Results for group differences in lower extremity kinematics are presented in Fig. 3 and results of statistical tests are presented in Table 3. In the sagittal plane, there was a significant group by region interaction effect (P = 0.008) and a significant main effect for region (P = 0.001). There was no significant main effect of group (P = 0.957). Follow up nested comparisons revealed no significant group differences in lower extremity kinematics at the hip (mean diff: −1.8°; 95% CI: -4.6° − 1.0°; P = 0.190), knee (mean diff: −2.7°; 95% CI: -6.6° − 1.3°; P = 0.165), or ankle (mean diff: 1.9°; 95% CI: -0.3° − 4.0°; P = 0.102) in the sagittal plane. In the coronal plane, there was a significant group by region interaction effect (P = 0.004) and a significant main effect of group (P = 0.001) and region (P = 0.001). Follow up nested comparisons revealed that the LBP group displayed significantly more coronal plane movement at the knee joint than the control group (mean diff = 4.9°, 95% CI: 2.0°-7.8°, P = 0.001), but there were no group differences in coronal plane movement at the hip (mean diff: 0.3°; 95% CI: -0.6° − 1.2°; P = 0.543) or ankle joint (mean diff: 0.7°; 95% CI: -0.6° − 2.4°; P = 0.176). In the axial plane, there was a significant main effect of group (P = 0.002) and region (P = 0.020), but no significant group by region interaction effect (P = 0.621). Subjects in the LBP group displayed more axial plane lower extremity movement than controls.
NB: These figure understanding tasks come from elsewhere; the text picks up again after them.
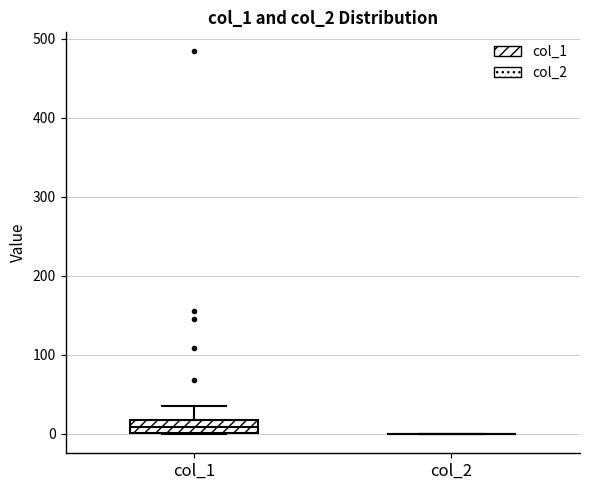

Comparing the boxes themselves (not the whiskers), which one is the tallest?

col_1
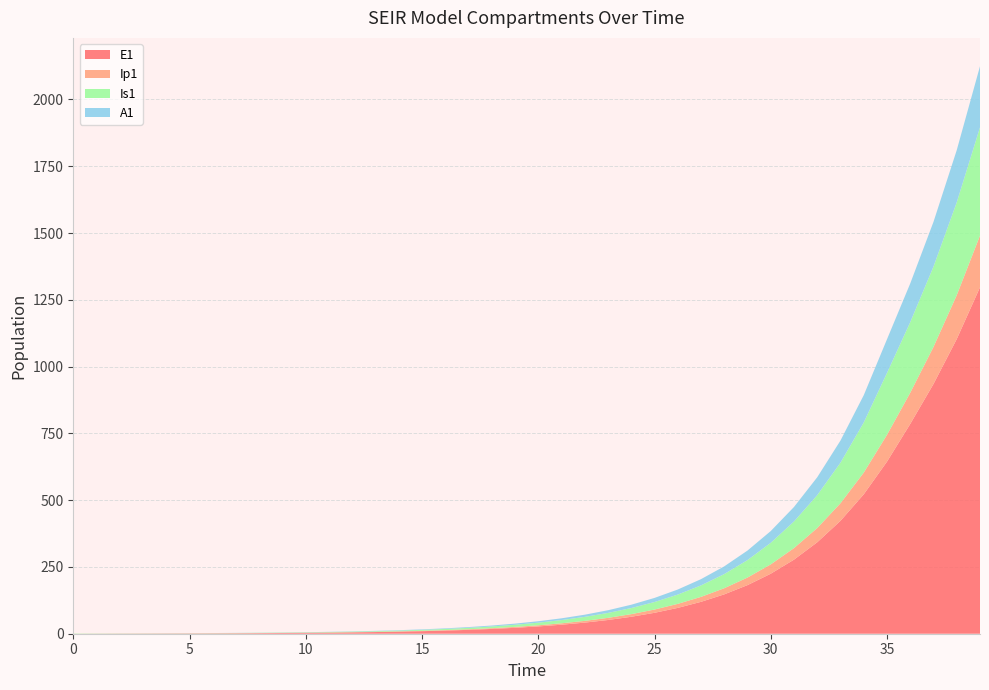

Reading left to right, extract all data points from this chart.

E1: 0.0	0.3	0.5	0.7	0.9	1.1	1.4	1.8	2.2	2.7	3.3	4.1	5.1	6.2	7.7	9.5	11.8	14.5	17.9	22.1	27.3	33.7	41.6	51.4	63.4	78.3	96.7	119.4	147.4	182.0	224.6	277.3	342.4	422.7	521.8	644.2	785.3	934.9	1103.0	1296.8
Ip1: 0.0	0.0	0.1	0.1	0.1	0.2	0.2	0.3	0.3	0.4	0.5	0.6	0.8	1.0	1.2	1.5	1.8	2.3	2.8	3.4	4.3	5.2	6.5	8.0	9.9	12.2	15.1	18.6	22.9	28.3	35.0	43.2	53.3	65.8	81.3	100.3	116.8	138.7	164.2	193.6
Is1: 1.0	0.8	0.7	0.6	0.6	0.6	0.7	0.8	0.9	1.0	1.3	1.5	1.9	2.3	2.8	3.4	4.2	5.2	6.5	8.0	9.8	12.1	15.0	18.5	22.8	28.2	34.8	42.9	53.0	65.4	80.8	99.7	123.1	152.0	187.7	231.7	264.3	300.8	347.7	405.2
A1: 0.0	0.0	0.0	0.1	0.1	0.2	0.2	0.3	0.4	0.5	0.6	0.8	1.0	1.2	1.5	1.9	2.3	2.8	3.5	4.3	5.3	6.6	8.1	10.1	12.4	15.3	18.9	23.4	28.8	35.6	43.9	54.3	67.0	82.7	102.1	126.0	144.8	167.4	195.3	228.6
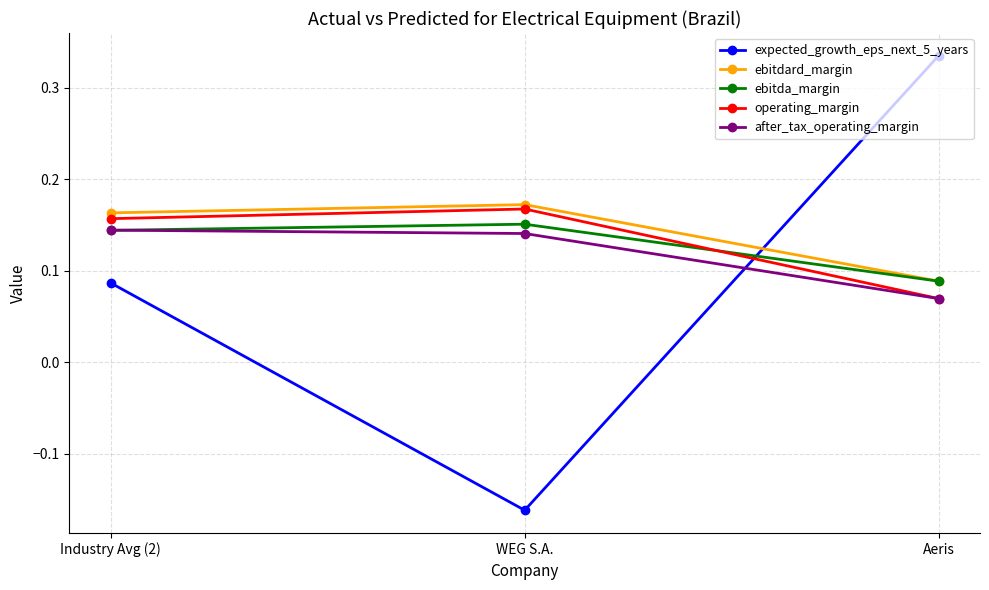

Where is after_tax_operating_margin nearest to the value 0?

Aeris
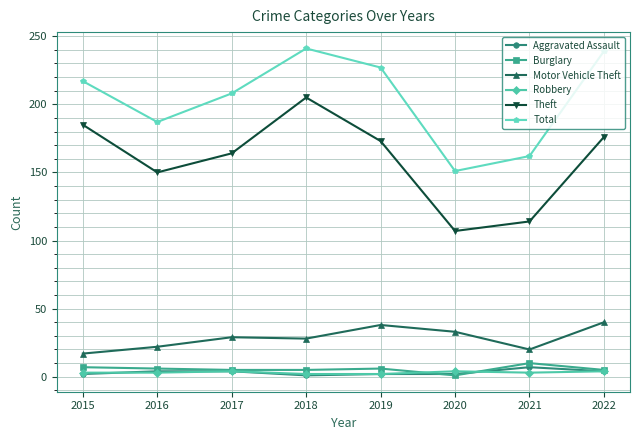

The value of Motor Vehicle Theft at 2018 is 49. True or false?

False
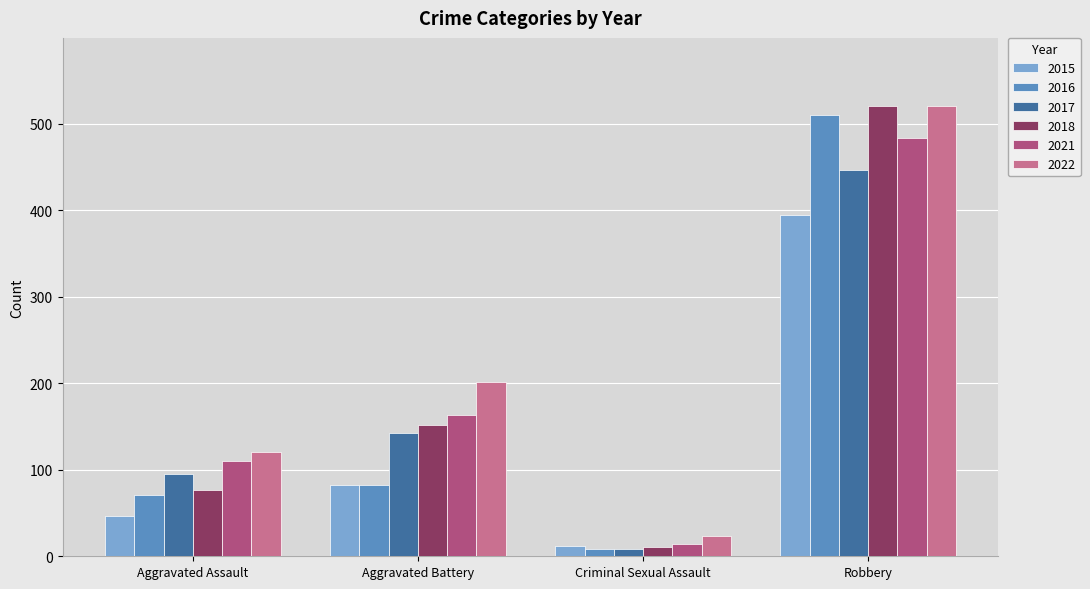

Reading right to left, transcribe all the data shown in this chart.

2015: Robbery=395	Criminal Sexual Assault=12	Aggravated Battery=82	Aggravated Assault=46
2016: Robbery=510	Criminal Sexual Assault=8	Aggravated Battery=82	Aggravated Assault=71
2017: Robbery=446	Criminal Sexual Assault=8	Aggravated Battery=142	Aggravated Assault=95
2018: Robbery=520	Criminal Sexual Assault=11	Aggravated Battery=152	Aggravated Assault=77
2021: Robbery=484	Criminal Sexual Assault=14	Aggravated Battery=163	Aggravated Assault=110
2022: Robbery=521	Criminal Sexual Assault=24	Aggravated Battery=202	Aggravated Assault=121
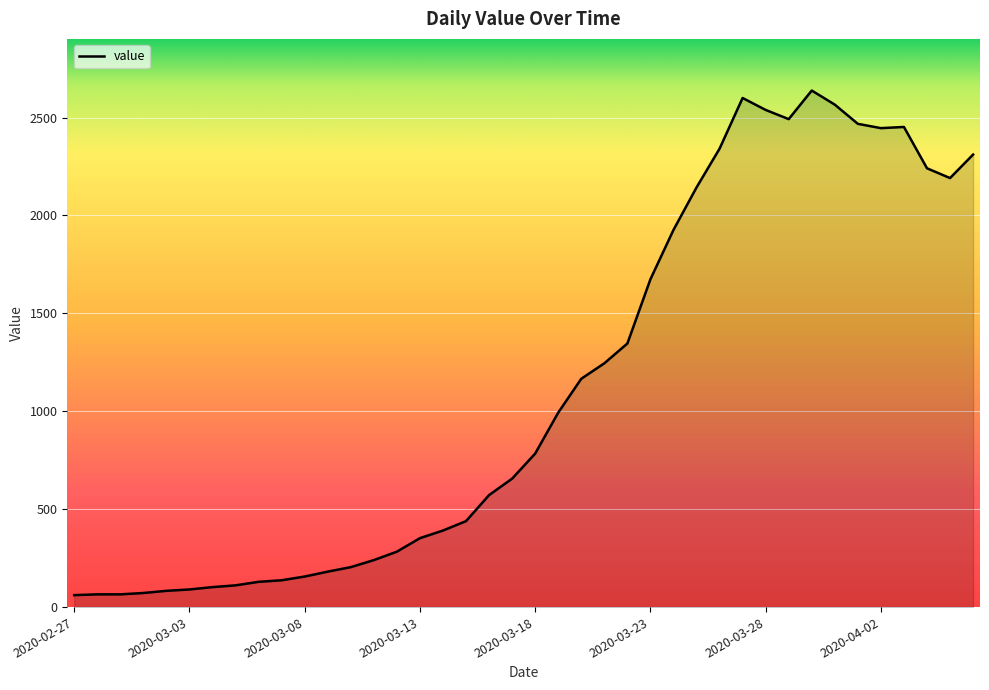

What is the smallest value displayed?

61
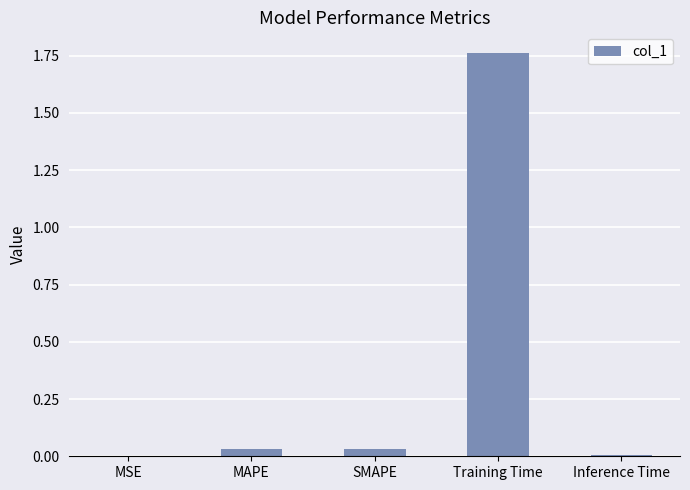

Which has a higher value, Training Time or SMAPE?

Training Time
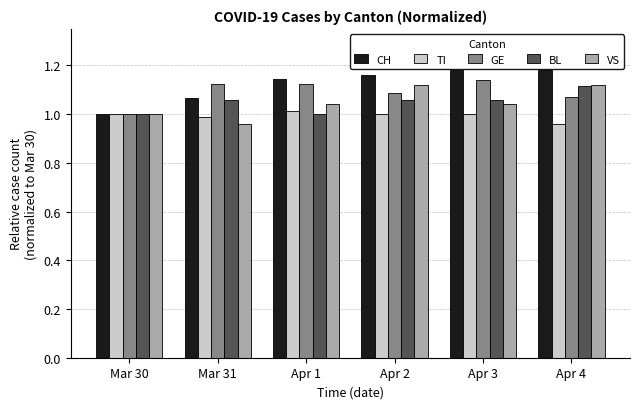

The value of VS at Apr 4 is 1.1. True or false?

True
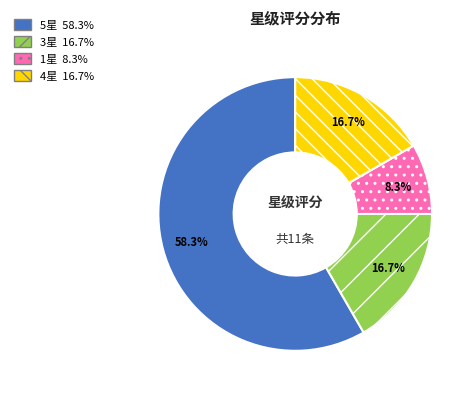

Does any single category account for the majority?

Yes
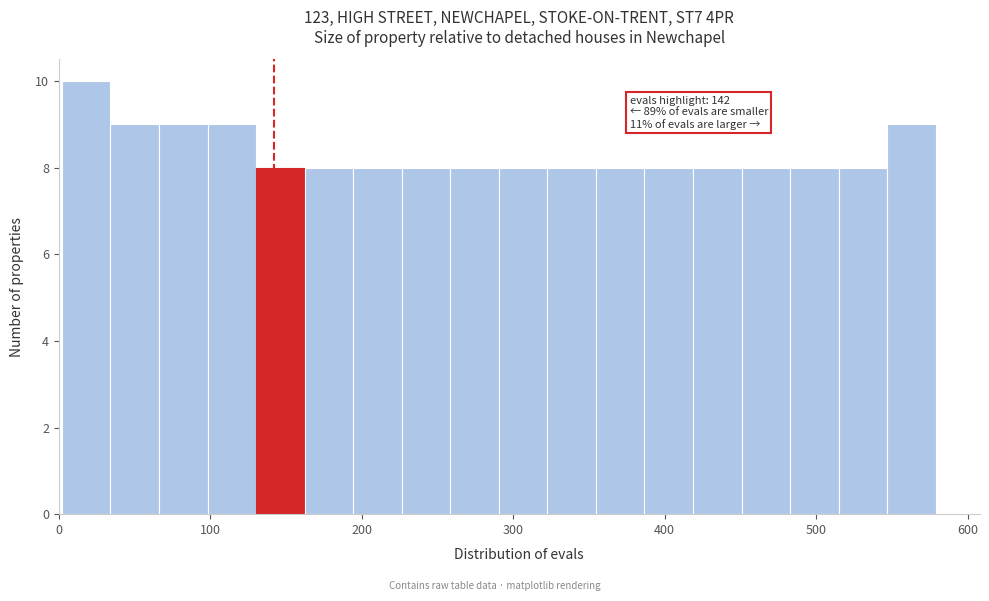

Around what value on the x-axis is the tallest bar? Give the approximate position of its centre, as read against the axis.

20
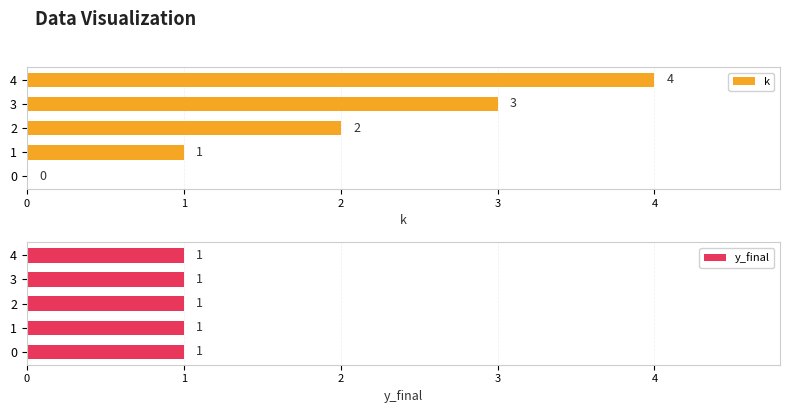

What value does the k series have at 4?

4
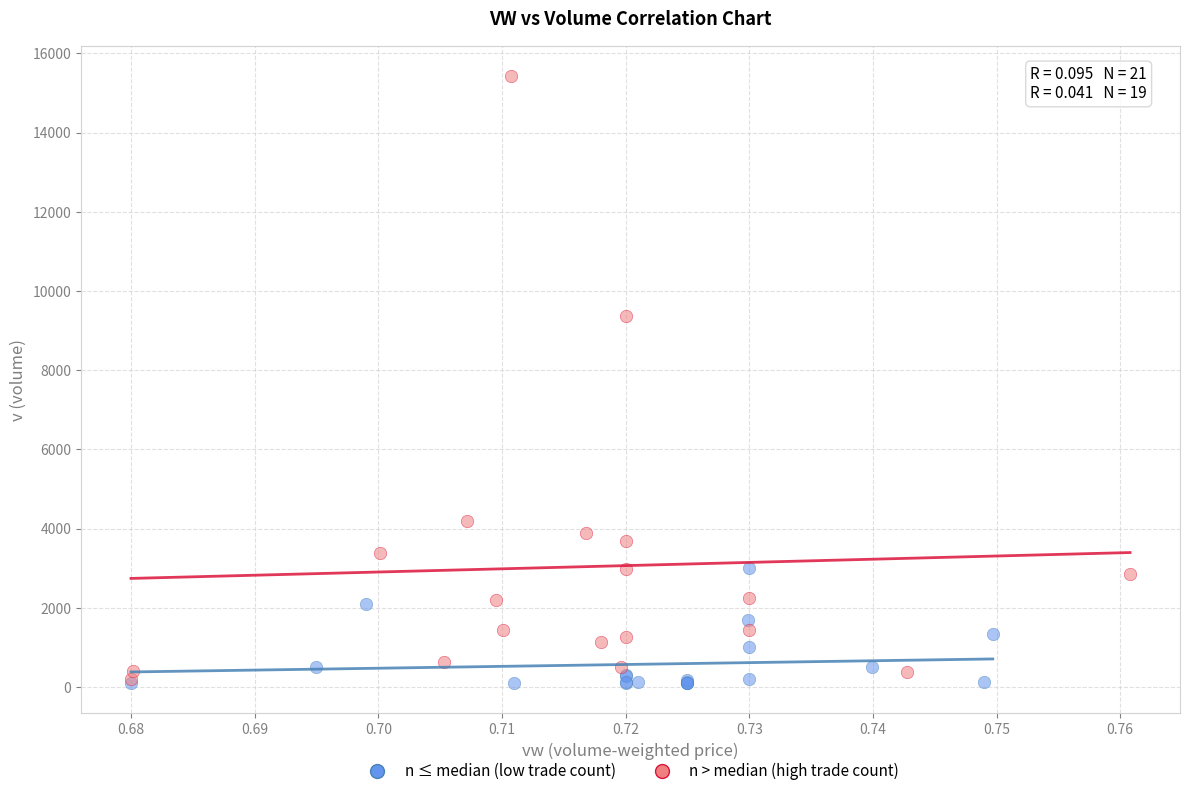

Which series contains the highest Y value?

n > median (high trade count)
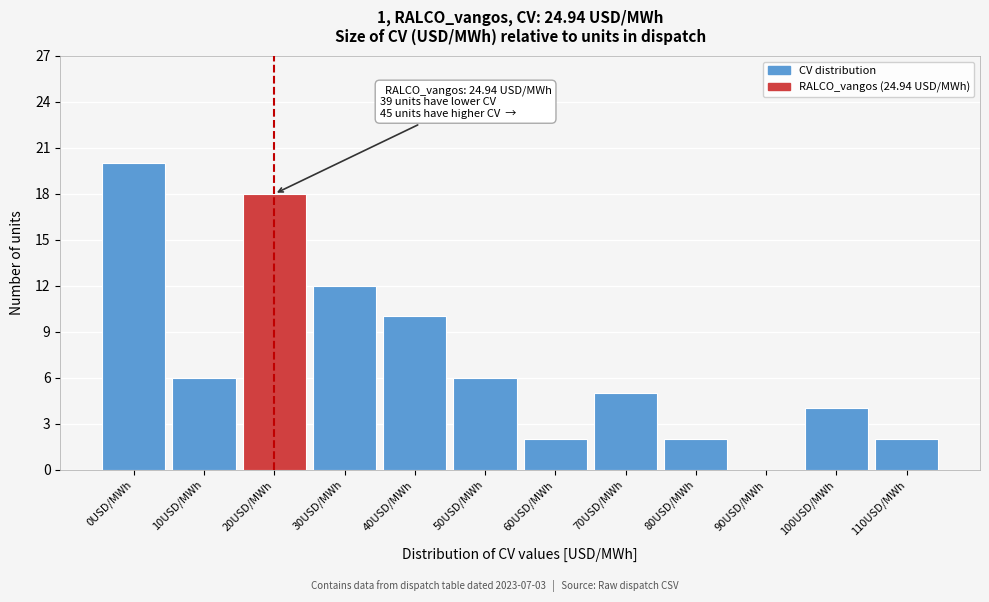

Reading left to right, what are all the values shown in this chart?

0USD/MWh=20	10USD/MWh=6	20USD/MWh=18	30USD/MWh=12	40USD/MWh=10	50USD/MWh=6	60USD/MWh=2	70USD/MWh=5	80USD/MWh=2	90USD/MWh=0	100USD/MWh=4	110USD/MWh=2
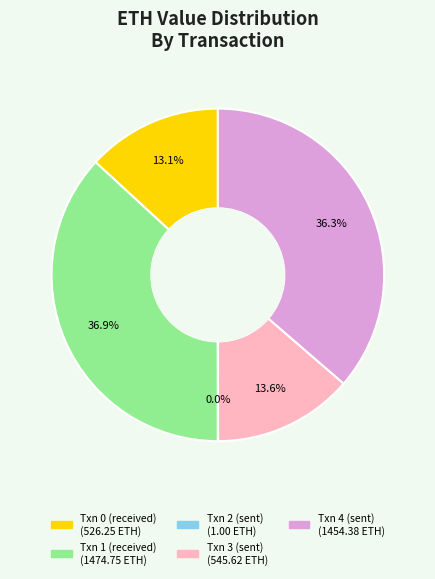

Is there a majority slice in this chart?

No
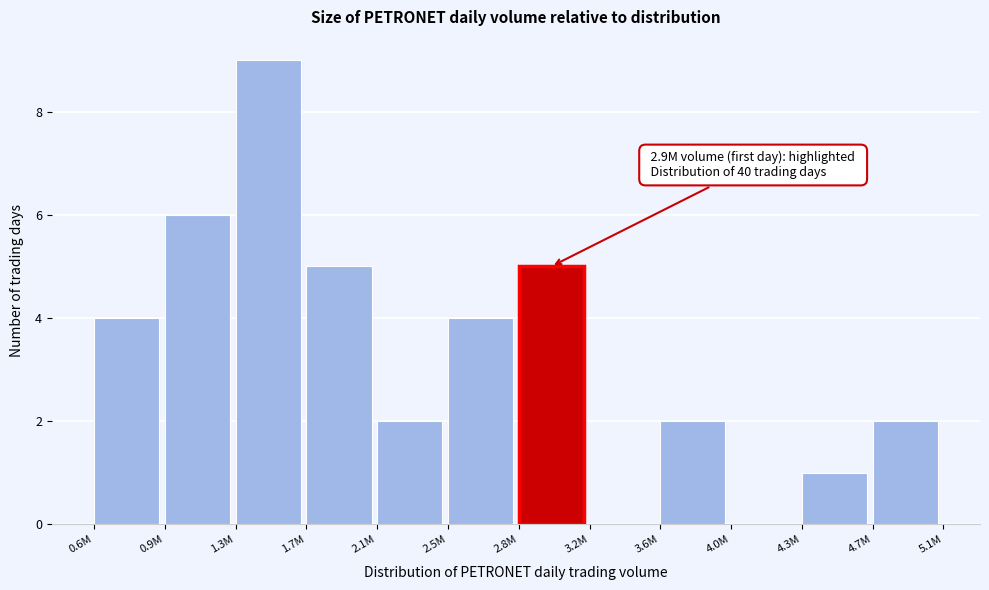

Reading right to left, list all the values displayed in this chart.

4.7M=2	4.3M=1	4.0M=0	3.6M=2	3.2M=0	2.8M=5	2.5M=4	2.1M=2	1.7M=5	1.3M=9	0.9M=6	0.6M=4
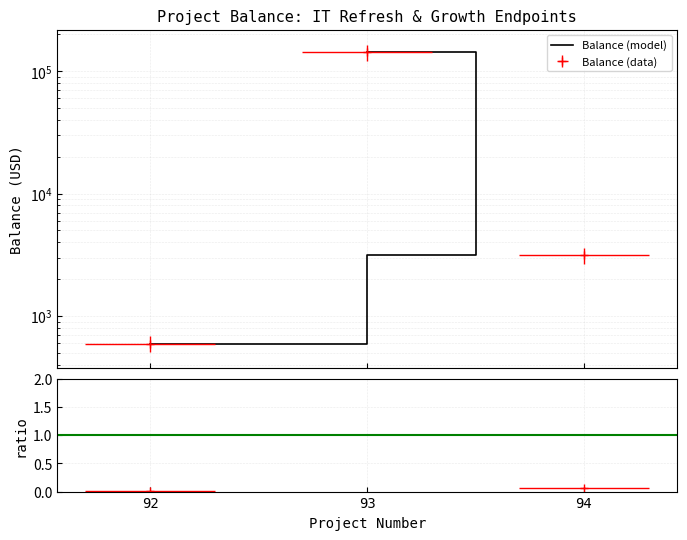

Which label corresponds to the largest value in the chart?

93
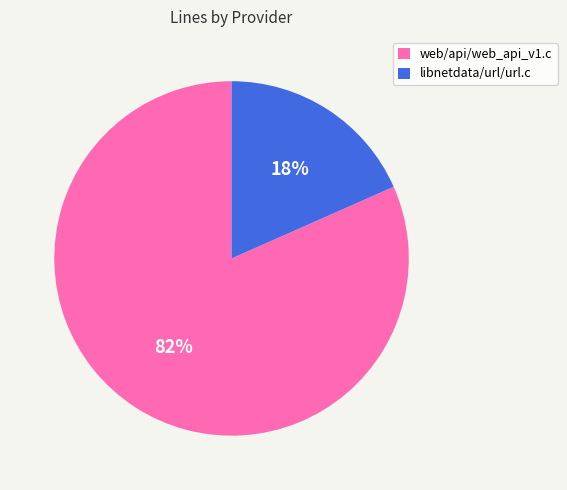

What is the smallest slice in the pie chart?

libnetdata/url/url.c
There are several limitations to the current study. First, because this is a cross-sectional study, we were unable to determine whether lumbar spine kinematics in the LBP group contributed to the LBP problem or occurred as a result of the LBP problem. However, subjects were recruited from a physical therapy clinical population and therefore the findings can be generalized to patients in this setting. Second, there is the potential for error in measuring spine movement with surface marker measures because of skin movement. Alternatively, surface marker measures are currently the only available method to objectively measure both lumbar spine and lower extremity kinematics during complex functional tasks. Last, some studies have shown that people with LBP have differences in movement variability, but the kinematic variables used in the current study were segment excursions and we did not measure movement variability.